SØREN BUNDGAARD says:
April 15, 2012 at 1:32 pm
We are now able to identify planets in other solar systems, because their sun wobbles. We know their numbers of planets, their size and so on, but we could not measure any planet impact on our sun, if we measured it from another Solar System?
This is a good point. Unfortunately no effects on planets around other stars on stellar activity have yet been found. See the final slides of http://www.leif.org/research/AGU%20Fall%202011%20SH34B-08.pdf
But this research is still ongoing, so perhaps one day we will get the final proof/disproff of this, althoung I have already gotten arguments from various sides that our solar system is unique in just the right combination of planets, etc, and that therefore only in our system will the planets drive solar activity. So strong is the belief in the planetary hypothesis than it, almost by definition, becomes impossible to falsify. Go figure…
This is the correct link to the Javaraiah paper referred to by me at 1:21 pm:
http://adsabs.harvard.edu/full/1996BASI…24..351J
Please note that the last part (…24..351J) needs to be included in the link, and the link must be a single color to open correctly in most browsers. It will open if copied to your web browser as a text line.
The most glaring deficency in the paper is the lack of N body calculation or surface integrals – or any numerical results other than a handful of point calculations.
I would expect more from undergraduates.
Since they haven’t evaluated even a single integral and the argument is based entirely on point calculations, this paper is equilvalent to claiming since the power production of the Sun is roughly 280 Watts/m^3 (note the units) – which is roughly equilvalent to the power production of a salmon – then it’s impossible to get a Sun burn.
[SNIP: if you can rephrase that without being insulting it might get through. -REP]
@clipe
You must be dreaming. By 4 orders of magnitude.
@Leif
Thanks re the frequency. There is a lesson from HAM radio history that relates to frequency. In the early days LF was king. Transmissions reached hundreds of miles. As transmission frequency rose so did distance until one fine day they tried 14MHZ and the whole world was ringing with chattering in Morse Code.

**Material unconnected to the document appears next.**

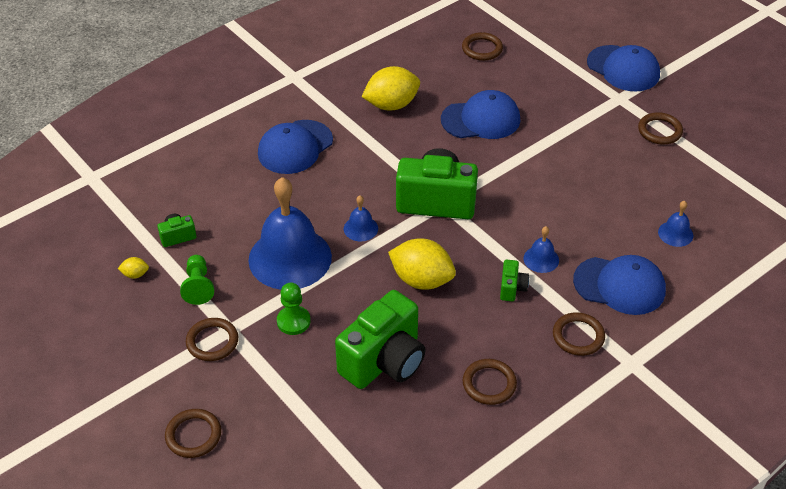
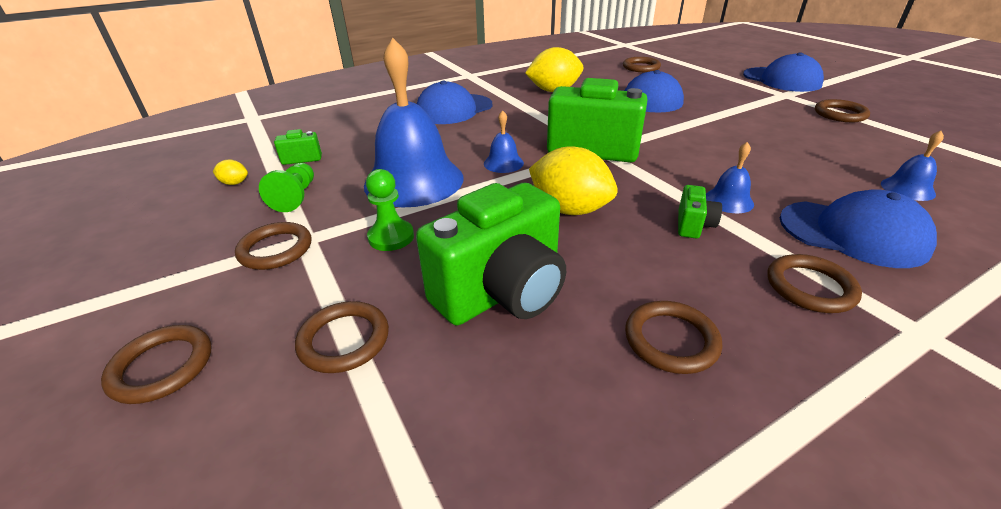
camera: 10 degrees right, 10 degrees down
(295, 406) = (344, 340): none -> brown ring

I predict that when the low frequencies of the sun are probed sudden things will appear. Someone above mentioned the sun spots and planets. There is a clear relationship between the butterfly pattern and the position of the Earth-Moon-Venus barycenter. I found that very confirming re the ability of planets to affect the sun.
Castor and pollux are incredible multi star systems. Hard to believe they even exist in the configuration that they do. Multiple links if you bing “castor and pollux”.
Thank you for your kind response. Please correct me if I misunderstood, but does your response not contradict what you posted to Vukcevic?